Pete Carroll usually gets what he wants. He has a higher winning percentage than any active coach in college football. Probably lands a higher percentage of the players he recruits than anyone in the country.
And recently, he's compiled an impressive track record convincing underclassman to stay at USC instead of entering the NFL draft.
This is why you mostly see Carroll smiling, laughing and jumping up and down during games and practices like an overzealous freshman stepping onto the field for the first time. Life is generally good when things go your way.
When they don't, however, you get the type of embarrassment that occurred during
Mark Sanchez's press conference on Thursday when he announced he would forgo his senior season and enter the NFL draft.
It should have been a happy occasion for Sanchez, who has spent four years at USC, will graduate in the spring with a degree in communications and set a Rose Bowl record by passing for 413 yards and four touchdowns in his last collegiate game.
Instead, Carroll used the occasion to rain on Sanchez's parade and tell anyone that leaving USC early is a big mistake.
"We don't see this decision the same," said Carroll. "Mark's going against the grain on this decision and he knows that. He knows coming out early is a tremendous challenge for a quarterback and the statistics don't back up that it will be easy the way he's going about it."

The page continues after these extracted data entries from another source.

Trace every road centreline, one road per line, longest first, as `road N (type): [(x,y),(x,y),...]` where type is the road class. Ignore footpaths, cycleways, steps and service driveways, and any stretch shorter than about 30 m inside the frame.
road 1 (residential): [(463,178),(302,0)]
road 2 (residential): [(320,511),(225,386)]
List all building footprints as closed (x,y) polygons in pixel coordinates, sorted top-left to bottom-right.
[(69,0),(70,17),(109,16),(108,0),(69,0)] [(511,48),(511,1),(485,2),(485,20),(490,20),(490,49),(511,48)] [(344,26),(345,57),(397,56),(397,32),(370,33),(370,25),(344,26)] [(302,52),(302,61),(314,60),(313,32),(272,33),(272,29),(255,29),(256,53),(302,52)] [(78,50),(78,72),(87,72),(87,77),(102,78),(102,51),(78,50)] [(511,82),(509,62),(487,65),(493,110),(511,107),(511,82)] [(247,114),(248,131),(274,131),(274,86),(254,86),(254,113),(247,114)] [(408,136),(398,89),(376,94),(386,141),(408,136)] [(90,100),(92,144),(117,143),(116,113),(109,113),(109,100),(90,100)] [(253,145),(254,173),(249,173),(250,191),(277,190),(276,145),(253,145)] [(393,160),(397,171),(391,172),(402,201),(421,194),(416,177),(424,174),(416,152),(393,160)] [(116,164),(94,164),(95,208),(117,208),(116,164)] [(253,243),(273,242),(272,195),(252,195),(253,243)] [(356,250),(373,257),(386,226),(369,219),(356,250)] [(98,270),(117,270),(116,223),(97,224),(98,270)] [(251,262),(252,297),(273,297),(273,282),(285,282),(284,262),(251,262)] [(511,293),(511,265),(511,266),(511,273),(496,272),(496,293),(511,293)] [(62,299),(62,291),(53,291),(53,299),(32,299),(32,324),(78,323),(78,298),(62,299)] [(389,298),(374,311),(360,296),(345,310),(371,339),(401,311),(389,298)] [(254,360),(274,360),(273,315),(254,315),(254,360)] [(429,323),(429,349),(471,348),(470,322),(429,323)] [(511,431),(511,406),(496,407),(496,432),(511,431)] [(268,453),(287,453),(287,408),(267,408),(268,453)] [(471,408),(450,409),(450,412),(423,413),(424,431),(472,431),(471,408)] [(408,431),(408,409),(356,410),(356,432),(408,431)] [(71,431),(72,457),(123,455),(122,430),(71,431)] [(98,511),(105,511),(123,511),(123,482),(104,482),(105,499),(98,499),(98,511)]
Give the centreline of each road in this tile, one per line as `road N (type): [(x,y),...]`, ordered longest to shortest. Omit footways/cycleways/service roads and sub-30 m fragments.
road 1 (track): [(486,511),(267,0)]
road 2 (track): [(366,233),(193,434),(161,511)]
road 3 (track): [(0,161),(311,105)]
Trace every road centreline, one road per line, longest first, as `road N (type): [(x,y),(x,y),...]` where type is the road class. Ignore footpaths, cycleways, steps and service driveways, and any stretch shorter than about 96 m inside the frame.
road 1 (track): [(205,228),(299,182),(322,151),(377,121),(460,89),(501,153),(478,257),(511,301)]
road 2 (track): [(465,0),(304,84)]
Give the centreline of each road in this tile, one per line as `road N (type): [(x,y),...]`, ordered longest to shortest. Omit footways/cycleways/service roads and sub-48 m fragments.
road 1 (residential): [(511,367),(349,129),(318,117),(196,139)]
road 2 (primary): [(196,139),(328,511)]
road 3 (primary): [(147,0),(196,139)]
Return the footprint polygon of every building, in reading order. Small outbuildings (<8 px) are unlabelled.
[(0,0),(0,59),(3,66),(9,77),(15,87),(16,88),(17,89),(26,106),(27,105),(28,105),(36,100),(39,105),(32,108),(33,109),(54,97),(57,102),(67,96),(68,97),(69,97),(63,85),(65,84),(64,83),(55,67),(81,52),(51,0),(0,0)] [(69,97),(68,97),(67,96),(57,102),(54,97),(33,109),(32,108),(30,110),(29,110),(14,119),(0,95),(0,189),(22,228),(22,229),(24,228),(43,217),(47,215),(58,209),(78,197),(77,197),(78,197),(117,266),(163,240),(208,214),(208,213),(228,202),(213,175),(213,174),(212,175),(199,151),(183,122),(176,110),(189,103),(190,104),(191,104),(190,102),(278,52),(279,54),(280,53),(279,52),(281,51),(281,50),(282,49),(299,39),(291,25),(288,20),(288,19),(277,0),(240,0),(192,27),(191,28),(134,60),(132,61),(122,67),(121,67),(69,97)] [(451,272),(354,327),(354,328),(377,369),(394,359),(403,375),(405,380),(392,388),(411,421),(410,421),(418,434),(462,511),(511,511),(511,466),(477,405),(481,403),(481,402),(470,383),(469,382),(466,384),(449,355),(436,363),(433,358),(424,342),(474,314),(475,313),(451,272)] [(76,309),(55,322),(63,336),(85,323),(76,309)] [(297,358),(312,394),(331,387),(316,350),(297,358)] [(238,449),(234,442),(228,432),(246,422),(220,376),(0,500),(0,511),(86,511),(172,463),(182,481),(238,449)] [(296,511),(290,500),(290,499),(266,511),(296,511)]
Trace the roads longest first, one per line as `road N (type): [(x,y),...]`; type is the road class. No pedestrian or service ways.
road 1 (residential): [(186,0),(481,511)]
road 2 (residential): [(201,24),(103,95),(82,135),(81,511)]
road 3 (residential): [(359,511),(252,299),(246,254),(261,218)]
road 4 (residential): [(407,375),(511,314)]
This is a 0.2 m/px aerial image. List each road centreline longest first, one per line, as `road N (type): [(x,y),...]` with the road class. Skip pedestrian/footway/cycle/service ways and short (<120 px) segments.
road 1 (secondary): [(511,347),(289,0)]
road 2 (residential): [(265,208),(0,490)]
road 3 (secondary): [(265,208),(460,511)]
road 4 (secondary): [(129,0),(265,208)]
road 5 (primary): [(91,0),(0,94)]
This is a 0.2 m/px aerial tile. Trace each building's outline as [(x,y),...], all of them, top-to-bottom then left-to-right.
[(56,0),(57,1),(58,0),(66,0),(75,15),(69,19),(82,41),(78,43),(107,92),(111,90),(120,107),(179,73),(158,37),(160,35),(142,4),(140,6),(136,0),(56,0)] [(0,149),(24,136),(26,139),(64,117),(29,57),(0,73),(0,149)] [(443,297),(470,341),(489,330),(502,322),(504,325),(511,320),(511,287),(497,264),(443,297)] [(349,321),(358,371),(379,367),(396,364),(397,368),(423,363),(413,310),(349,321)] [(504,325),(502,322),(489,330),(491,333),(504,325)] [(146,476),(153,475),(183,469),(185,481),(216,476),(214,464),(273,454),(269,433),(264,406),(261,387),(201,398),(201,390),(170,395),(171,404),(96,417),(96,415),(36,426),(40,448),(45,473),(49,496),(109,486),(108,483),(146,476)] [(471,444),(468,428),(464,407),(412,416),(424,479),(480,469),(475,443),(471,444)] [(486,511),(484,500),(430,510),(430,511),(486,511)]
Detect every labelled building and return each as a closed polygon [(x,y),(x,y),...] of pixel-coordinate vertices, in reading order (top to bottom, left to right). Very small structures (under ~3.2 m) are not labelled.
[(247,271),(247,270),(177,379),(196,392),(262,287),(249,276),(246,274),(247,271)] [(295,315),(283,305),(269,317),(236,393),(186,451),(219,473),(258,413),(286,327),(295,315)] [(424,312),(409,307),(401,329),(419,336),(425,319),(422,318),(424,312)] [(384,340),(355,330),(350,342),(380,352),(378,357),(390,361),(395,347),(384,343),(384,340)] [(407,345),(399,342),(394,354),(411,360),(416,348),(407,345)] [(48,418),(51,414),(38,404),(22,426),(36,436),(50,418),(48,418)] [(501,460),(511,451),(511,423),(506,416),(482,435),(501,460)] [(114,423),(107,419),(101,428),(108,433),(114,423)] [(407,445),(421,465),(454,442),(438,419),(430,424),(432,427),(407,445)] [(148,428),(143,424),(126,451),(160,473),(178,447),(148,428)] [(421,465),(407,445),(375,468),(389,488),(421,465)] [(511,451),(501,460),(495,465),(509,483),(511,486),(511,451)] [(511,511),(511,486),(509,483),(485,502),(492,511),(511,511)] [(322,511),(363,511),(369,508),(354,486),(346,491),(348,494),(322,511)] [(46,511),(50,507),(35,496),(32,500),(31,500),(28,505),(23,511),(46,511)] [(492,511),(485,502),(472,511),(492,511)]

Sanchez, who made up his mind to leave school early on Tuesday, waited until Carroll returned from a Hawaiian vacation to make his decision official on Thursday. He wanted to tell Carroll in person and have him there when he announced the most important decision of his life. Judging from the way the tense press conference unfolded, he would have been better off simply issuing a statement and staying as far away from USC as possible.
It was easily one of the most awkward press conferences ever to announce a player's decision to go pro. After Sanchez, dressed in a suit, announced he would be entering the NFL draft to a silent Heritage Hall crowd, Carroll took the microphone and proceeded list the reasons Sanchez made the wrong decision for five or so minutes.
"I am disappointed in that the information that we have wasn't compelling enough to make it clear to him," said Carroll. "Our view of it is, and as you guys will see as you dig into this a little bit more, you'll see that these early-entry quarterbacks are less than 50-50 successful."
All the while, Sanchez sat five feet to Carroll's left, awkwardly smiling as his coach failed to fully support his decision. Watching Carroll list the statistics Sanchez had to overcome was like watching a best man giving a toast at a wedding and listing the reasons the marriage was doomed to fail instead of simply offering congratulations and well wishes.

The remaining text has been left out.